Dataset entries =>
* * * * * * *

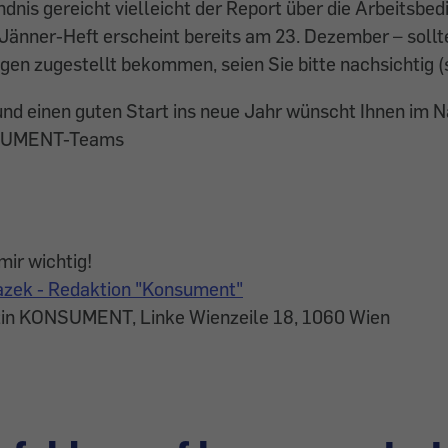
dnis gereicht vielleicht der Report über die Arbeitsbe
Jänner-Heft erscheint bereits am 23. Dezember – sollte
gen zugestellt bekommen, seien Sie bitte nachsichtig (
und einen guten Start ins neue Jahr wünscht Ihnen im 
SUMENT-Teams
mir wichtig!
lazek - Redaktion "Konsument"
zin KONSUMENT, Linke Wienzeile 18, 1060 Wien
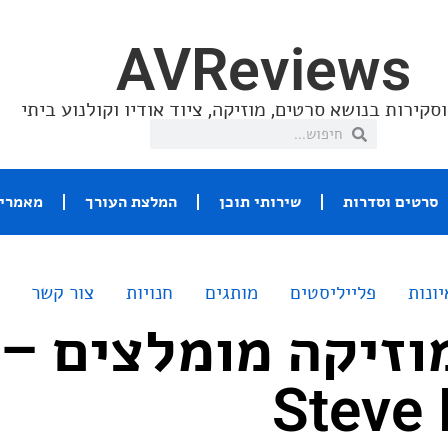
AVReviews
סקירות בנושא סרטים, מוזיקה, ציוד אודיו וקולנוע ביתי
סרטים וסדרות
שירותי תוכן
המלצת העורך
מאמרי 
יונות
פלייליסטים
מותגים
חנויות
צור קשר
וזיקה מומלצים –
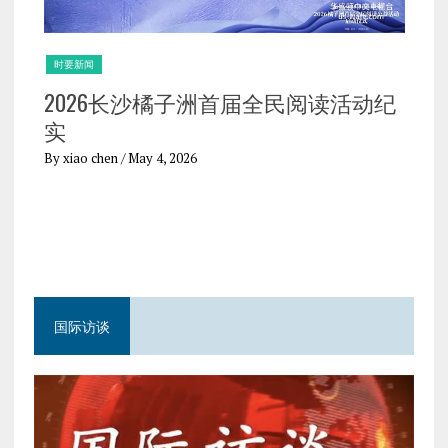
时要新闻
时
2026长沙橘子洲首届全民阅读活动纪
2
实
华
By xiao chen
/ May 4, 2026
By 
国际访谈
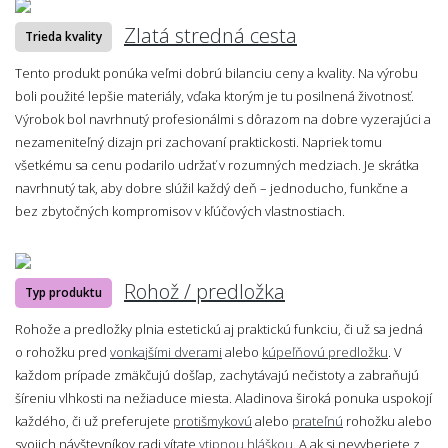
Zlatá stredná cesta
Trieda kvality
Tento produkt ponúka veľmi dobrú bilanciu ceny a kvality. Na výrobu
boli použité lepšie materiály, vďaka ktorým je tu posilnená životnosť.
Výrobok bol navrhnutý profesionálmi s dôrazom na dobre vyzerajúci a
nezameniteľný dizajn pri zachovaní praktickosti. Napriek tomu
všetkému sa cenu podarilo udržať v rozumných medziach. Je skrátka
navrhnutý tak, aby dobre slúžil každý deň – jednoducho, funkčne a
bez zbytočných kompromisov v kľúčových vlastnostiach.
Rohož / predložka
Typ produktu
Rohože a predložky plnia estetickú aj praktickú funkciu, či už sa jedná
o rohožku pred
vonkajšími dverami
alebo
kúpeľňovú predložku
. V
každom prípade zmäkčujú došľap, zachytávajú nečistoty a zabraňujú
šíreniu vlhkosti na nežiaduce miesta. Aladinova široká ponuka uspokojí
každého, či už preferujete
protišmykovú
alebo
prateľnú
rohožku alebo
svojich návštevníkov radi vítate
vtipnou hláškou
. A ak si nevyberiete z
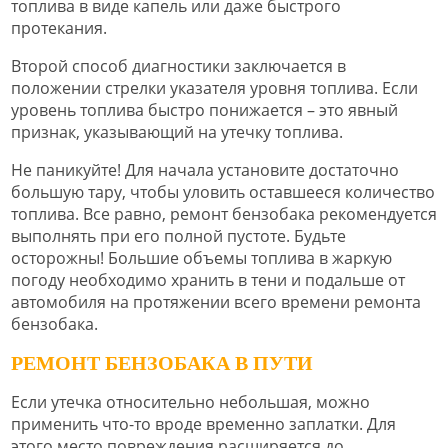
топлива в виде капель или даже быстрого
протекания.
Второй способ диагностики заключается в
положении стрелки указателя уровня топлива. Если
уровень топлива быстро понижается – это явный
признак, указывающий на утечку топлива.
Не паникуйте! Для начала установите достаточно
большую тару, чтобы уловить оставшееся количество
топлива. Все равно, ремонт бензобака рекомендуется
выполнять при его полной пустоте. Будьте
осторожны! Большие объемы топлива в жаркую
погоду необходимо хранить в тени и подальше от
автомобиля на протяжении всего времени ремонта
бензобака.
РЕМОНТ БЕНЗОБАКА В ПУТИ
Если утечка относительно небольшая, можно
применить что-то вроде временно заплатки. Для
этого место повреждения расширяется до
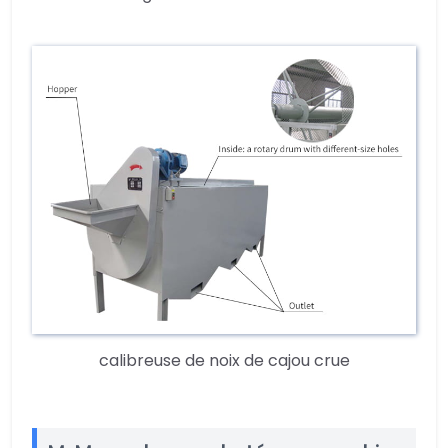
calibreuse de noix de cajou crue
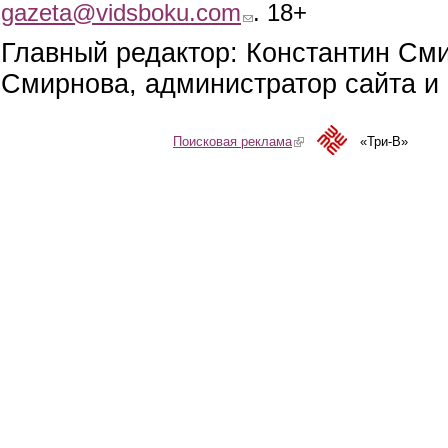
gazeta@vidsboku.com
(link sends e-mail)
. 18+
Главный редактор: Константин См
Смирнова, администратор сайта и 
Поисковая реклама
(link is external)
«Три-В»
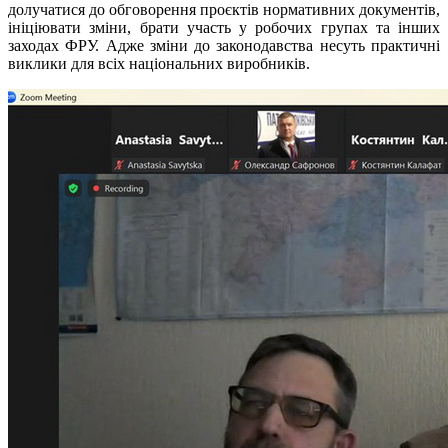
долучатися до обговорення проєктів нормативних документів,
ініціювати зміни, брати участь у робочих групах та інших
заходах ФРУ. Адже зміни до законодавства несуть практичні
виклики для всіх національних виробників.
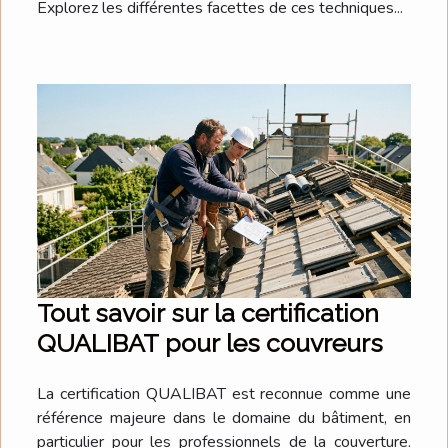
Explorez les différentes facettes de ces techniques...
Tout savoir sur la certification
QUALIBAT pour les couvreurs
La certification QUALIBAT est reconnue comme une
référence majeure dans le domaine du bâtiment, en
particulier pour les professionnels de la couverture.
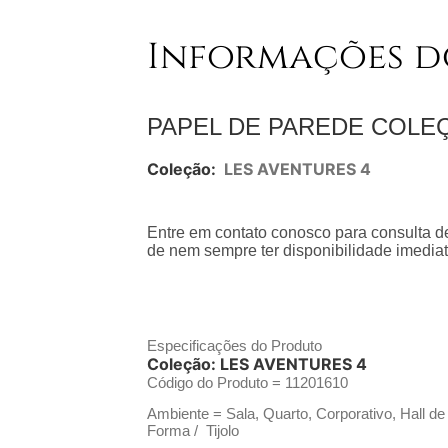
Informações d
PAPEL DE PAREDE COLE
Coleção:
LES AVENTURES 4
Entre em contato conosco para consulta de
de nem sempre ter disponibilidade imediat
Especificações do Produto
Coleção:
LES AVENTURES 4
Código do Produto =
11201610
Ambiente = Sala, Quarto, Corporativo, Hall de
Forma / Tijolo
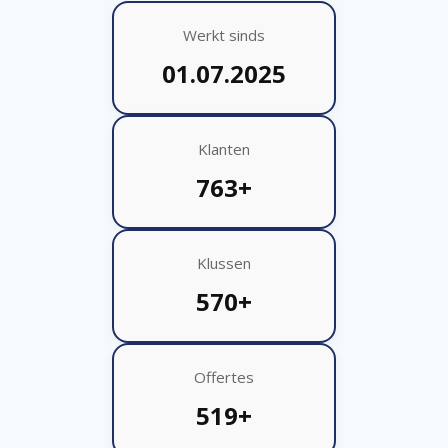
Werkt sinds
01.07.2025
Klanten
763+
Klussen
570+
Offertes
519+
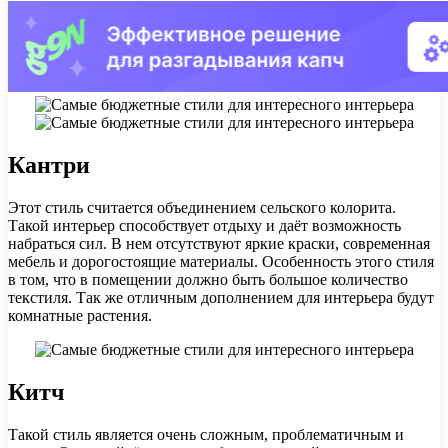
Кантри
Этот стиль считается объединением сельского колорита.
Такой интерьер способствует отдыху и даёт возможность
набраться сил. В нем отсутствуют яркие краски, современная
мебель и дорогостоящие материалы. Особенность этого стиля
в том, что в помещении должно быть большое количество
текстиля. Так же отличным дополнением для интерьера будут
комнатные растения.
Китч
Такой стиль является очень сложным, проблематичным и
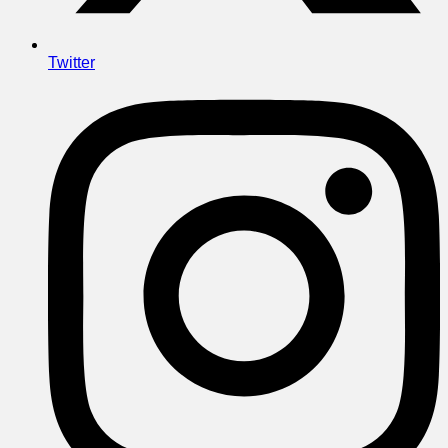
Twitter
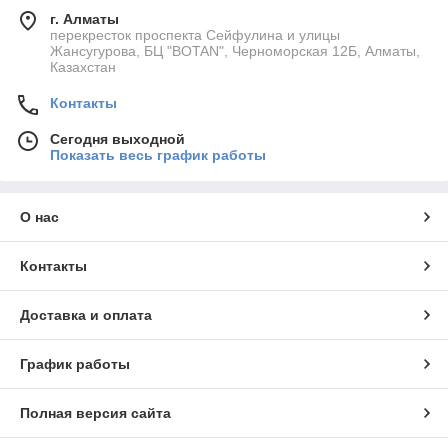
г. Алматы
перекресток проспекта Сейфулина и улицы
Жансугурова, БЦ "BOTAN", Черноморская 12Б, Алматы,
Казахстан
Контакты
Сегодня выходной
Показать весь график работы
О нас
Контакты
Доставка и оплата
График работы
Полная версия сайта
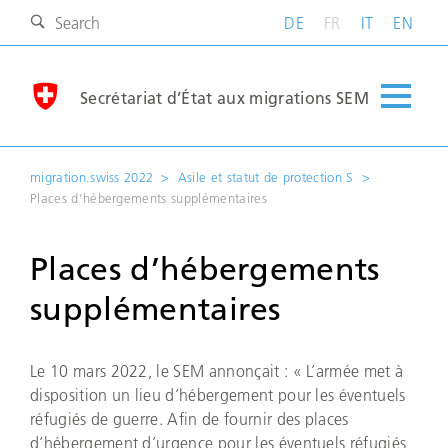
DE
FR
IT
EN
Secrétariat d’État aux migrations SEM
migration.swiss 2022
Asile et statut de protection S
Places d’hébergements supplémentaires
Places d’hébergements
supplémentaires
Le 10 mars 2022, le SEM annonçait : « L’armée met à
disposition un lieu d’hébergement pour les éventuels
réfugiés de guerre. Afin de fournir des places
d’hébergement d’urgence pour les éventuels réfugiés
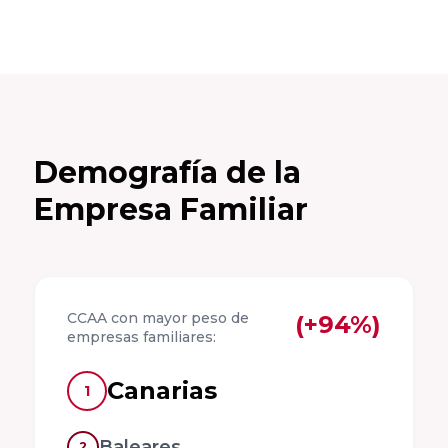
Valladolid
Facultad de
Ciencias
Empresariales
y Turismo,
Demografía de la
Universidad de
Empresa Familiar
Vigo
Facultad de
Administración
CCAA con mayor peso de
(+94%)
y Dirección de
empresas familiares:
Empresas,
Universidad de
Canarias
1
Santiago de
Compostela
Baleares
2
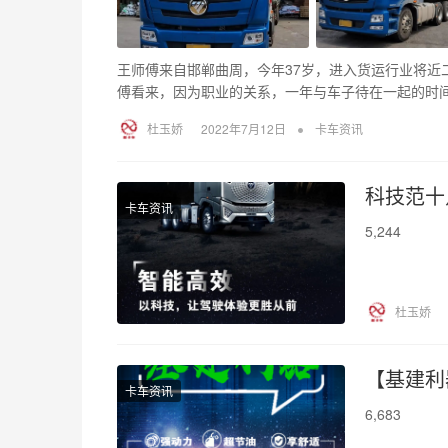
王师傅来自邯郸曲周，今年37岁，进入货运行业将近
傅看来，因为职业的关系，一年与车子待在一起的时间最
•
杜玉娇
2022年7月12日
卡车资讯
科技范十
卡车资讯
5,244
杜玉娇
【基建利
卡车资讯
6,683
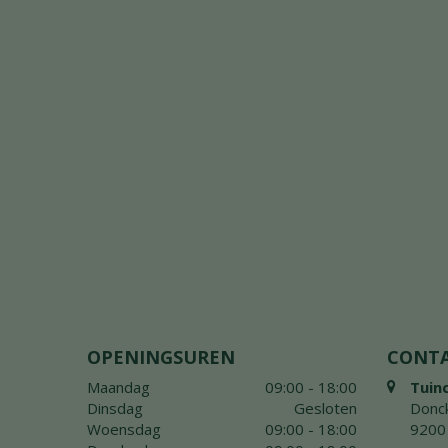
OPENINGSUREN
CONT
Maandag
09:00 - 18:00
Tuin
Dinsdag
Gesloten
Donck
Woensdag
09:00 - 18:00
9200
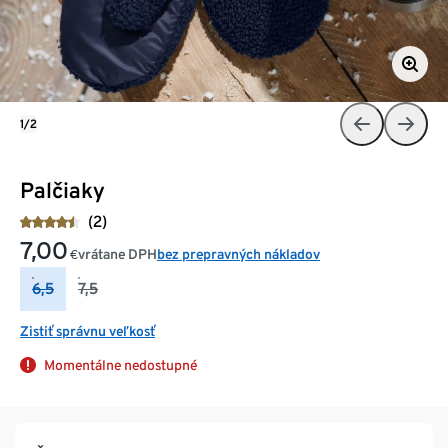
1/2
Palčiaky
(2)
7,00
vrátane DPH
bez prepravných nákladov
€
6,5
7,5
Zistiť správnu veľkosť
Momentálne nedostupné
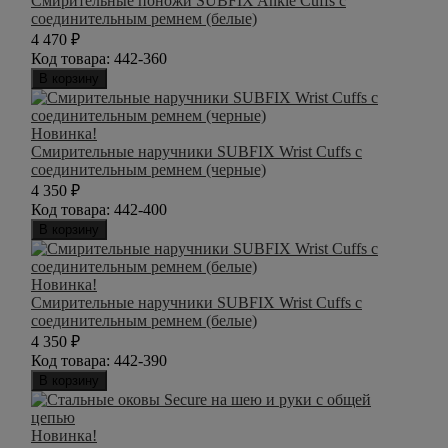
Смирительные поножи SUBFIX Ankle Cuffs с
соединительным ремнем (белые)
4 470
₽
Код товара:
442-360
В корзину
Новинка!
Смирительные наручники SUBFIX Wrist Cuffs с
соединительным ремнем (черные)
4 350
₽
Код товара:
442-400
В корзину
Новинка!
Смирительные наручники SUBFIX Wrist Cuffs с
соединительным ремнем (белые)
4 350
₽
Код товара:
442-390
В корзину
Новинка!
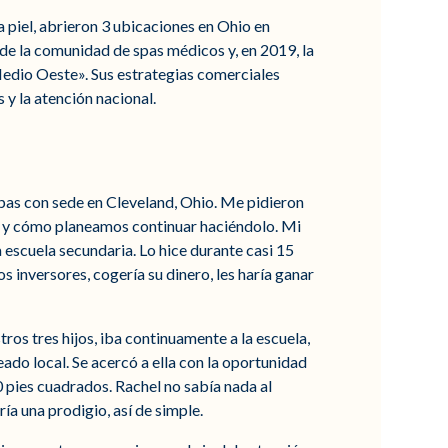
 piel, abrieron 3 ubicaciones en Ohio en
 de la comunidad de spas médicos y, en 2019, la
edio Oeste». Sus estrategias comerciales
 y la atención nacional.
pas con sede en Cleveland, Ohio. Me pidieron
 y cómo planeamos continuar haciéndolo. Mi
 escuela secundaria. Lo hice durante casi 15
s inversores, cogería su dinero, les haría ganar
ros tres hijos, iba continuamente a la escuela,
ado local. Se acercó a ella con la oportunidad
0 pies cuadrados. Rachel no sabía nada al
ría una prodigio, así de simple.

* * * * * * *

Aim of the exercise => Tally the lines in the rows above that contain the string "зміни", matching case exactly. Reply with the number alone.

Written response => 2